DIRECTIONS FOR THIS TASK: Return a copy of every line in the records that includes the word "СМЕТАНОЙ".

SOURCE MATERIAL:
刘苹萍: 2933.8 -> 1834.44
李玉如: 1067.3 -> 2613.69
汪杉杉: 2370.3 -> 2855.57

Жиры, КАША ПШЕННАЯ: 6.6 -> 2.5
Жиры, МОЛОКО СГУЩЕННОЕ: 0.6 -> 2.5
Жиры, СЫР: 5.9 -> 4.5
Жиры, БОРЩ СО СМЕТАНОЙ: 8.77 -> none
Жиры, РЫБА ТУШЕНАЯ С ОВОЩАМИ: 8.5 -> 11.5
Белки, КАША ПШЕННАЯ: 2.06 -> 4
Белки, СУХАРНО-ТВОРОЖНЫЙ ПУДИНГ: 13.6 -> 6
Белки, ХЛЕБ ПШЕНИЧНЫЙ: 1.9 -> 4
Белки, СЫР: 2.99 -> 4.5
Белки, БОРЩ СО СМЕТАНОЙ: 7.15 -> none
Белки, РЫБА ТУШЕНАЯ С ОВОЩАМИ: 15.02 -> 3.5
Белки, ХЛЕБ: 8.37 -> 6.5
==
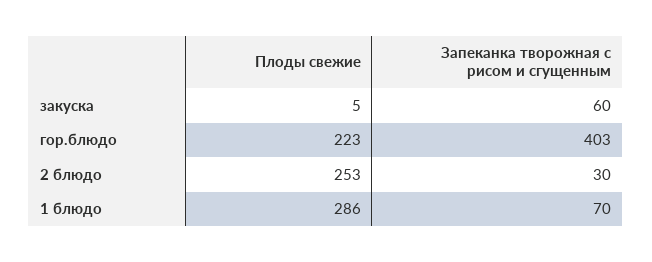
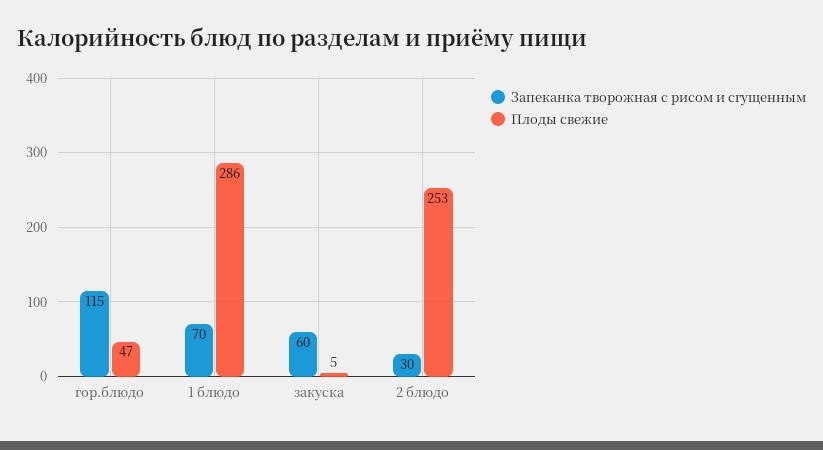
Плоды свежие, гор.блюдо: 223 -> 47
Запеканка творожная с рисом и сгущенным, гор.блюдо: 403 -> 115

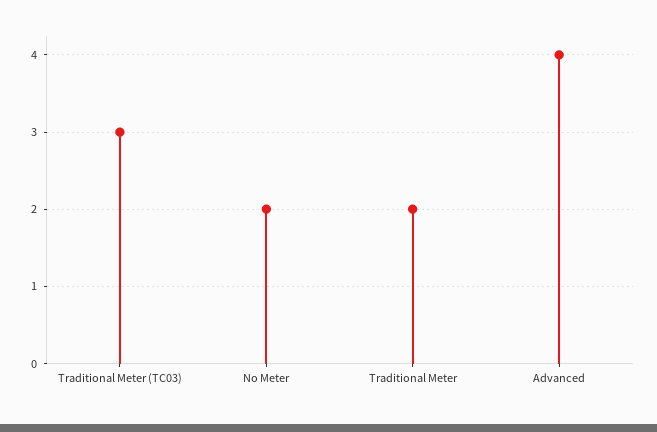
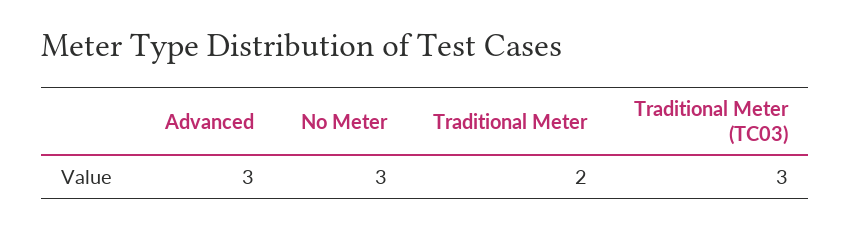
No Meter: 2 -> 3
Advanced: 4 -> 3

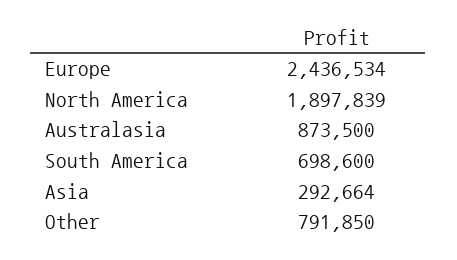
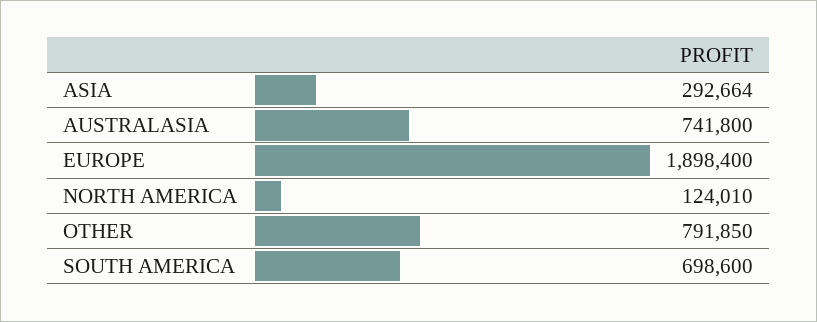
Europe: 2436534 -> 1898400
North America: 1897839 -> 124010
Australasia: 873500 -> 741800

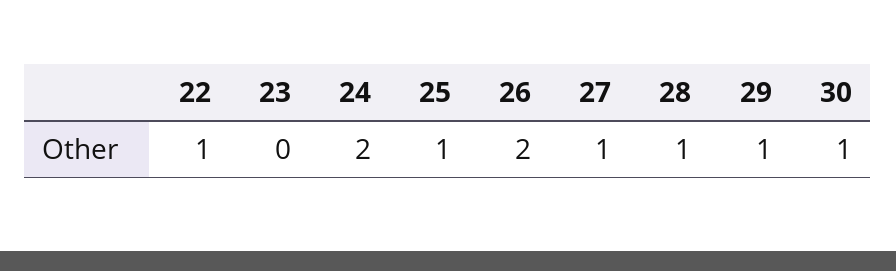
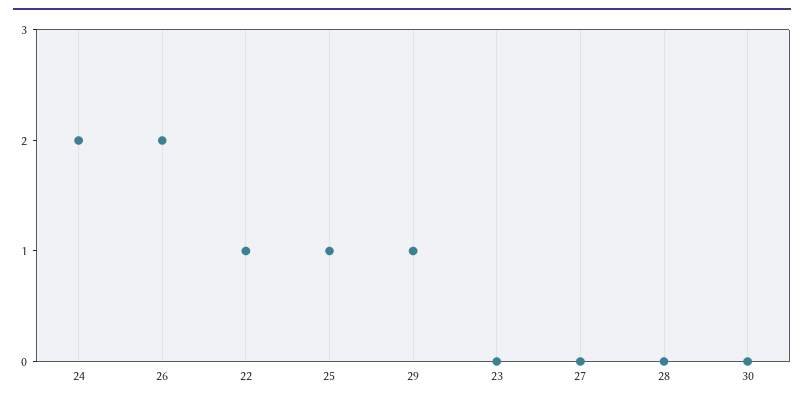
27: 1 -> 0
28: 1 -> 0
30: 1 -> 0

SOLUTION:
Жиры, БОРЩ СО СМЕТАНОЙ: 8.77 -> none
Белки, БОРЩ СО СМЕТАНОЙ: 7.15 -> none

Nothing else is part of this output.